The Door is Open

"When I feel like going out with my camera, I am going out because I want to see. I want to connect with the fire, the heat that is direct perception. I take myself as I am, whether I am sick, depressed, restless, or happy, and I throw myself upon the world, asking to be met. As the Buddhist nun and teacher Pema Chodron has said, 'You start where you are.' I am willing to relax and suspend my point of view without asking for anything in return. I am feeling generous, expansive, open, and ready to play.

"It is with this state of mind that I begin to walk around and look. I pay attention to the sensation of my body as it moves across the pavement. I breathe, I look, I feel the air as I move through it and it blows against my skin, the warmth of the sun, the moisture in the air. I don't know anything except that I am right here, right now. As thoughts come up in my mind, I bring myself back to the simplicity of my feet on the pavement. With each footstep I dissolve my thoughts and come back to right now. My thoughts don't interest me nearly as much as the possibility of discovery. As my thoughts become less frequent, I begin to settle into my body. My mind is alert, awake, and my intention is to see. My eye and mind seem united in the purpose I have set for myself.

"For this time, I am like an alien in this world; everything else exists, and always has, just as it is. I am a lone person on the planet to whom nothing is familiar. I depend upon a moment of grace to communicate, to make a connection. Out of the blue, I am met. My mind becomes still and silent. All sounds recede, time stops.

"I feel I'm in a new realm of experience. I look at what has presented itself, and my curiosity propels my investigation into its nature.
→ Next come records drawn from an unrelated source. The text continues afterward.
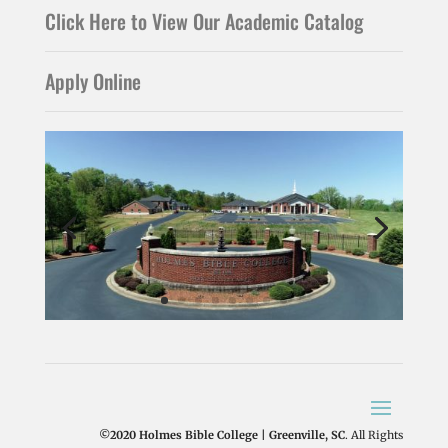
Click Here to View Our Academic Catalog
Apply Online
©2020 Holmes Bible College | Greenville, SC
. All Rights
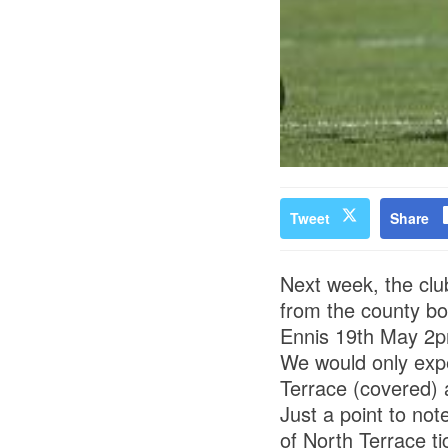
Tweet
Share
Next week, the club
from the county b
Ennis 19th May 2
We would only expe
Terrace (covered) 
Just a point to not
of North Terrace ti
"What is it? What has caught my attention? As I look at it and feel its qualities, I understand its expression fully in my mind and my body. I am absorbed in the experience as I open to it and it fills my senses. I am no longer aware of my separateness. My senses are heightened and everything is vivid and brilliant. I feel alive.

Falling in Love

"When I engage in the discipline of direct seeing I deliberately enter a realm of possibility. I am so curious about the world and so eager to connect with it that I often feel that I am opening myself to new relationships. And over the years that I have done this practice, my relationships have evolved with it so that both in my personal relationships and my visual relationships, I don't settle for insincerity or small talk.

"For me to engage with someone or something, the relationship has to be based upon openness. From that ground arises respect and appreciation of the goodness that is there, that is expressing itself. There is an initial moment of engagement; something is percolating under the surface. Something comes forth to meet me and I am intrigued. I want to know more, investigate further. This is not a casual flirtation. I have been met and I have connected. I trust that this is the genuine deal because I don't know what else it could be. I couldn't make this up — it's too outside my zone of familiarity. It comes out of nowhere. I can't control it. If I can hang in there and stay with the moment without trying to be cool or smart, if I can stay totally open and without artifice, then there's a chance that I can connect fully.

"When I am open, something actually comes out to meet me. Great surprise, the world comes out to meet me! When that happens, all struggle seems to fall away and I experience my object of interest vividly, fully. I begin to melt. My heart feels so tender, so alive, like a vibration of space within me. Suddenly I know that I must commit to this experience, this perception.

"There is no deliberation, no hesitation. I raise my camera, adjust my depth of field and exposure, determine that what I see through the viewfinder is nothing more or less than the perception. I seal the experience when I push the button.

"I lower my camera as the experience begins to dissolve and rest in the sense of dissipation. Letting go, open space. Then, I walk away. I have been deeply touched."